TAO is on-the-money-music that mystically aligns with where we are as a society and a culture at this moment. As a critique of capitalism, social media’s insidiousness, surveillance society, and the meaning of Black excellence, it exposes truths and misconceptions while espousing hope, unity, and the overriding belief that we are stronger together than divided. TAO is an album built on the premise that all things happen or exist by way of interconnection and that the further we as a society drift away from that connection and become isolated, the harder it will be to heal and become whole again.
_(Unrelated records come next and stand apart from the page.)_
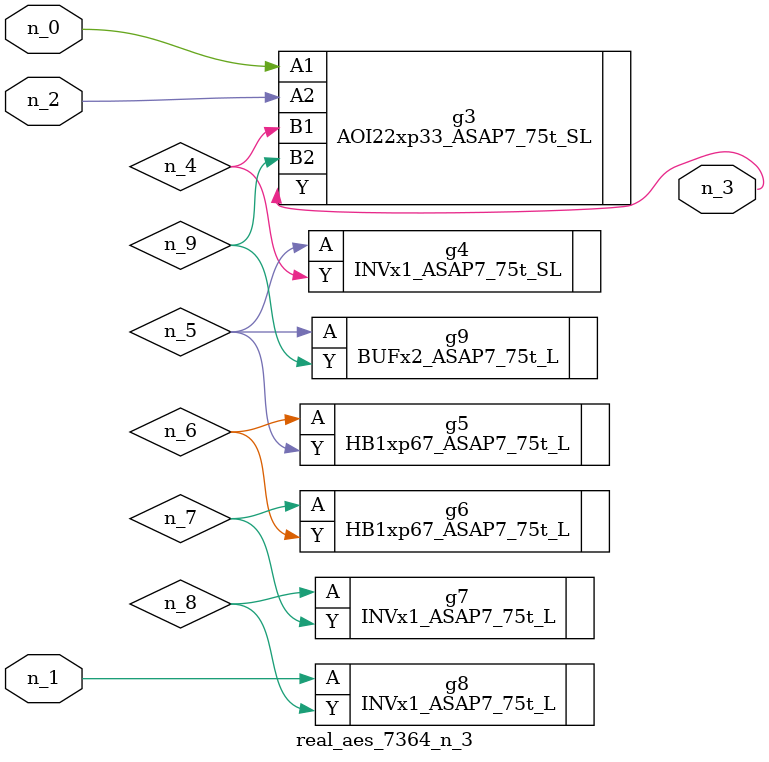
<source format=v>
module real_aes_7364_n_3 (n_0, n_2, n_1, n_3);
input n_0;
input n_2;
input n_1;
output n_3;
wire n_4;
wire n_5;
wire n_7;
wire n_9;
wire n_6;
wire n_8;
AOI22xp33_ASAP7_75t_SL g3 ( .A1(n_0), .A2(n_2), .B1(n_4), .B2(n_9), .Y(n_3) );
INVx1_ASAP7_75t_L g8 ( .A(n_1), .Y(n_8) );
INVx1_ASAP7_75t_SL g4 ( .A(n_5), .Y(n_4) );
BUFx2_ASAP7_75t_L g9 ( .A(n_5), .Y(n_9) );
HB1xp67_ASAP7_75t_L g5 ( .A(n_6), .Y(n_5) );
HB1xp67_ASAP7_75t_L g6 ( .A(n_7), .Y(n_6) );
INVx1_ASAP7_75t_L g7 ( .A(n_8), .Y(n_7) );
endmodule
</source>
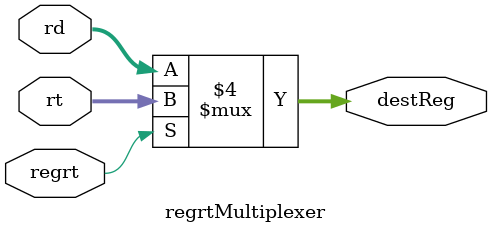
<source format=v>
`timescale 1ns / 1ps
module regrtMultiplexer(
 input [4:0] rt,
 input [4:0] rd,
 input regrt,
 output reg [4:0] destReg
 );
always @(*) begin
 if (regrt == 0) begin
 destReg = rd;
 end else begin
 destReg = rt;
 end
end
endmodule

</source>
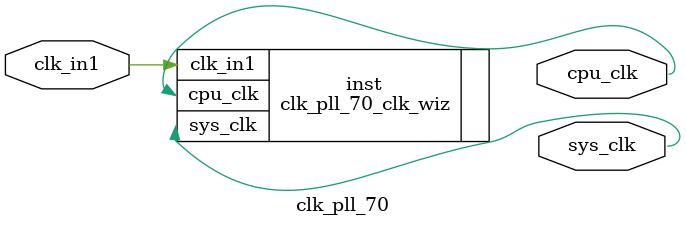
<source format=v>


`timescale 1ps/1ps

(* CORE_GENERATION_INFO = "clk_pll_70,clk_wiz_v6_0_4_0_0,{component_name=clk_pll_70,use_phase_alignment=true,use_min_o_jitter=false,use_max_i_jitter=false,use_dyn_phase_shift=false,use_inclk_switchover=false,use_dyn_reconfig=false,enable_axi=0,feedback_source=FDBK_AUTO,PRIMITIVE=PLL,num_out_clk=2,clkin1_period=10.000,clkin2_period=10.000,use_power_down=false,use_reset=false,use_locked=false,use_inclk_stopped=false,feedback_type=SINGLE,CLOCK_MGR_TYPE=NA,manual_override=false}" *)

module clk_pll_70 
 (
  // Clock out ports
  output        cpu_clk,
  output        sys_clk,
 // Clock in ports
  input         clk_in1
 );

  clk_pll_70_clk_wiz inst
  (
  // Clock out ports  
  .cpu_clk(cpu_clk),
  .sys_clk(sys_clk),
 // Clock in ports
  .clk_in1(clk_in1)
  );

endmodule

</source>
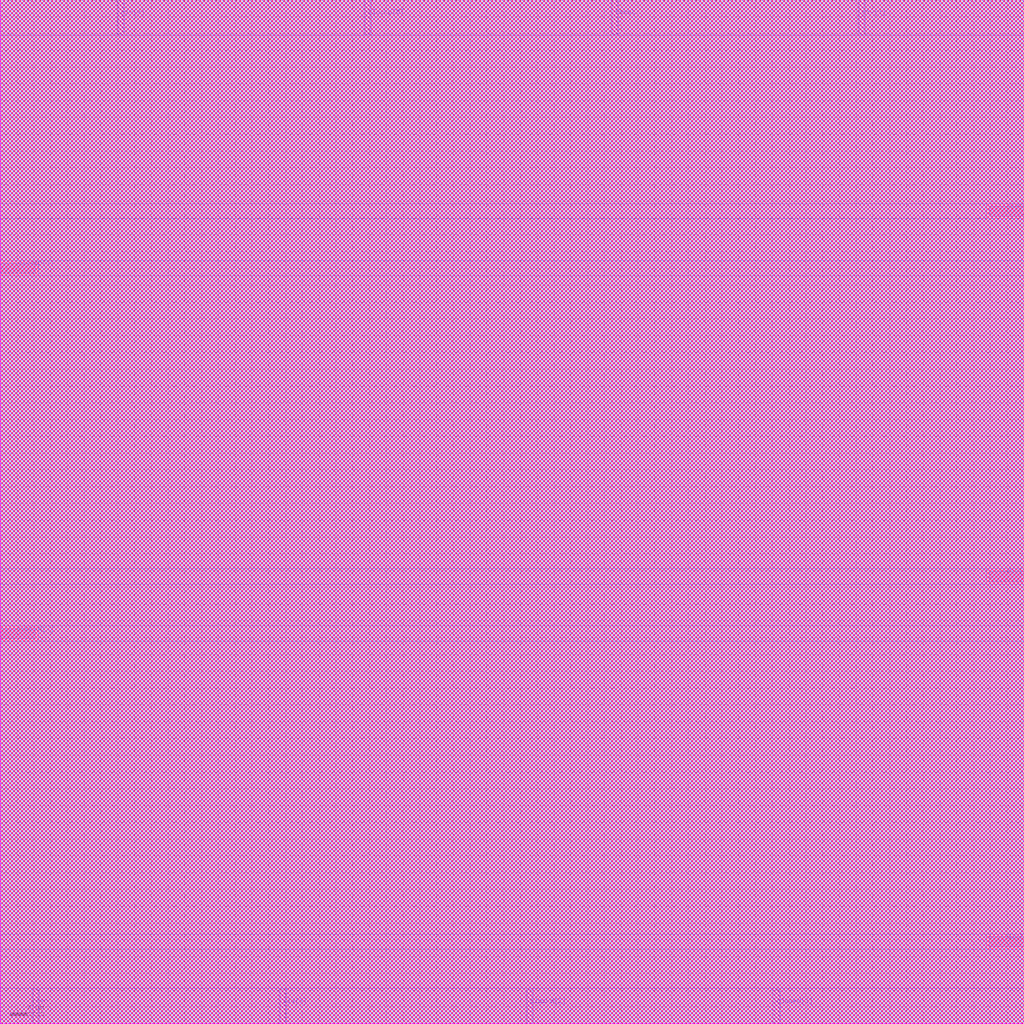
<source format=lef>
VERSION 5.3 ;
   NAMESCASESENSITIVE ON ;
   NOWIREEXTENSIONATPIN ON ;
   DIVIDERCHAR "/" ;
   BUSBITCHARS "[]" ;
UNITS
   DATABASE MICRONS 1000 ;
END UNITS
MACRO digital_pll
   CLASS BLOCK ;
   FOREIGN digital_pll ;
   ORIGIN 0.000000 0.000000 ;
   SIZE 122.0300 BY 122.0300 ;
   PIN reset
      DIRECTION INPUT ;
      PORT
         LAYER met2 ;
	    RECT 72.950000 117.910000 73.510000 122.030000 ;
      END
   END reset
   PIN osc
      DIRECTION INPUT ;
      PORT
         LAYER met2 ;
	    RECT 3.950000 0.000000 4.510000 4.120000 ;
      END
   END osc
   PIN clockp[1]
      DIRECTION OUTPUT TRISTATE ;
      PORT
         LAYER met3 ;
	    RECT 0.000000 89.420000 4.200000 90.620000 ;
      END
   END clockp[1]
   PIN clockp[0]
      DIRECTION OUTPUT TRISTATE ;
      PORT
         LAYER met2 ;
	    RECT 43.510000 117.910000 44.070000 122.030000 ;
      END
   END clockp[0]
   PIN clockd[3]
      DIRECTION OUTPUT TRISTATE ;
      PORT
         LAYER met3 ;
	    RECT 0.000000 45.900000 4.200000 47.100000 ;
      END
   END clockd[3]
   PIN clockd[2]
      DIRECTION OUTPUT TRISTATE ;
      PORT
         LAYER met2 ;
	    RECT 62.830000 0.000000 63.390000 4.120000 ;
      END
   END clockd[2]
   PIN clockd[1]
      DIRECTION OUTPUT TRISTATE ;
      PORT
         LAYER met2 ;
	    RECT 92.270000 0.000000 92.830000 4.120000 ;
      END
   END clockd[1]
   PIN clockd[0]
      DIRECTION OUTPUT TRISTATE ;
      PORT
         LAYER met3 ;
	    RECT 117.830000 96.220000 122.030000 97.420000 ;
      END
   END clockd[0]
   PIN div[4]
      DIRECTION INPUT ;
      PORT
         LAYER met2 ;
	    RECT 14.070000 117.910000 14.630000 122.030000 ;
      END
   END div[4]
   PIN div[3]
      DIRECTION INPUT ;
      PORT
         LAYER met2 ;
	    RECT 33.390000 0.000000 33.950000 4.120000 ;
      END
   END div[3]
   PIN div[2]
      DIRECTION INPUT ;
      PORT
         LAYER met3 ;
	    RECT 117.830000 9.180000 122.030000 10.380000 ;
      END
   END div[2]
   PIN div[1]
      DIRECTION INPUT ;
      PORT
         LAYER met2 ;
	    RECT 102.390000 117.910000 102.950000 122.030000 ;
      END
   END div[1]
   PIN div[0]
      DIRECTION INPUT ;
      PORT
         LAYER met3 ;
	    RECT 117.830000 52.700000 122.030000 53.900000 ;
      END
   END div[0]
   OBS
         LAYER li1 ;
	    RECT 0.000000 0.000000 122.030000 122.030000 ;
         LAYER met1 ;
	    RECT 0.000000 0.000000 122.030000 122.030000 ;
         LAYER met2 ;
	    RECT 0.000000 117.770000 13.930000 122.030000 ;
	    RECT 14.770000 117.770000 43.370000 122.030000 ;
	    RECT 44.210000 117.770000 72.810000 122.030000 ;
	    RECT 73.650000 117.770000 102.250000 122.030000 ;
	    RECT 103.090000 117.770000 122.030000 122.030000 ;
	    RECT 0.000000 4.260000 122.030000 117.770000 ;
	    RECT 0.000000 0.000000 3.810000 4.260000 ;
	    RECT 4.650000 0.000000 33.250000 4.260000 ;
	    RECT 34.090000 0.000000 62.690000 4.260000 ;
	    RECT 63.530000 0.000000 92.130000 4.260000 ;
	    RECT 92.970000 0.000000 122.030000 4.260000 ;
         LAYER met3 ;
	    RECT 0.000000 97.720000 122.030000 122.030000 ;
	    RECT 0.000000 95.920000 117.530000 97.720000 ;
	    RECT 0.000000 90.920000 122.030000 95.920000 ;
	    RECT 4.500000 89.120000 122.030000 90.920000 ;
	    RECT 0.000000 54.200000 122.030000 89.120000 ;
	    RECT 0.000000 52.400000 117.530000 54.200000 ;
	    RECT 0.000000 47.400000 122.030000 52.400000 ;
	    RECT 4.500000 45.600000 122.030000 47.400000 ;
	    RECT 0.000000 10.680000 122.030000 45.600000 ;
	    RECT 0.000000 8.880000 117.530000 10.680000 ;
	    RECT 0.000000 0.000000 122.030000 8.880000 ;
         LAYER met4 ;
	    RECT 0.000000 0.000000 122.030000 122.030000 ;
         LAYER met5 ;
	    RECT 0.000000 0.000000 122.030000 122.030000 ;
         LAYER met6 ;
	    RECT 0.000000 0.000000 122.030000 122.030000 ;
   END
END digital_pll

</source>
Lofty themes for sure, but Shad is no stranger to making mighty concepts relatable to the masses. TAO is by far his most fully realized work yet. Though many felt strongly about his 2018 concept album A Short Story About a War, I found that the Shad-grows-up-and-gets-serious vibe failed to connect. TAO is no less serious than its predecessor, but benefits from a return-to-form writing style that balances his quick wit, funny asides, and marvellous wordplay with some of his heaviest beats and darkest tones yet. “Work,” featuring frequent collaborator Scratch Bastid, is a left-field industrial bop that bristles with the grind of finding work while maintaining one’s dignity and humanity in the face of economic forces working in the opposite direction. He slams the point home mid-song: “I’m not a man / I am a workhorse / I am a part of the workforce / I’m just not sure of the person or purpose I work for.”
With “Black Averageness,” Shad brings expectations down to a realistic level, stating that the song is about “the humanity of ordinary Black folks. It affirms that to be human is to have limited abilities.” He does so with the catchiest and most accomplished beats on the album, an upbeat number that celebrates and honours those that get up each and every day and work hard for what they have: “So shout out all my Africans / Who learn to data process / To fatten up the pockets / Deal with racist bosses / Stanley at The Office.” Far from being an ode to mediocrity, “Black Averageness” nails TAO’s overarching thesis: in order for a society to fully function and be fertile for everyone, it needs people with ambitions striving for excellence just as much as it needs those who never reach it.
Shad describes the inspiration for TAO as an image of a circle, breaking into small pieces that float apart and disappear, representing society’s slow decline towards isolation and disintegration. He could have framed the album as a critique and left it at that and no one would blame him; it’s been a shitty couple of years and we’re all living in our own little bubbles without any answers on how to re-establish connections. Instead, Shad has crafted a call-to-arms, a rallying cry. TAO calls on each of us to reach out, reverse course, and reconnect with other people, our environment and the world around us, and — most importantly — our humanity.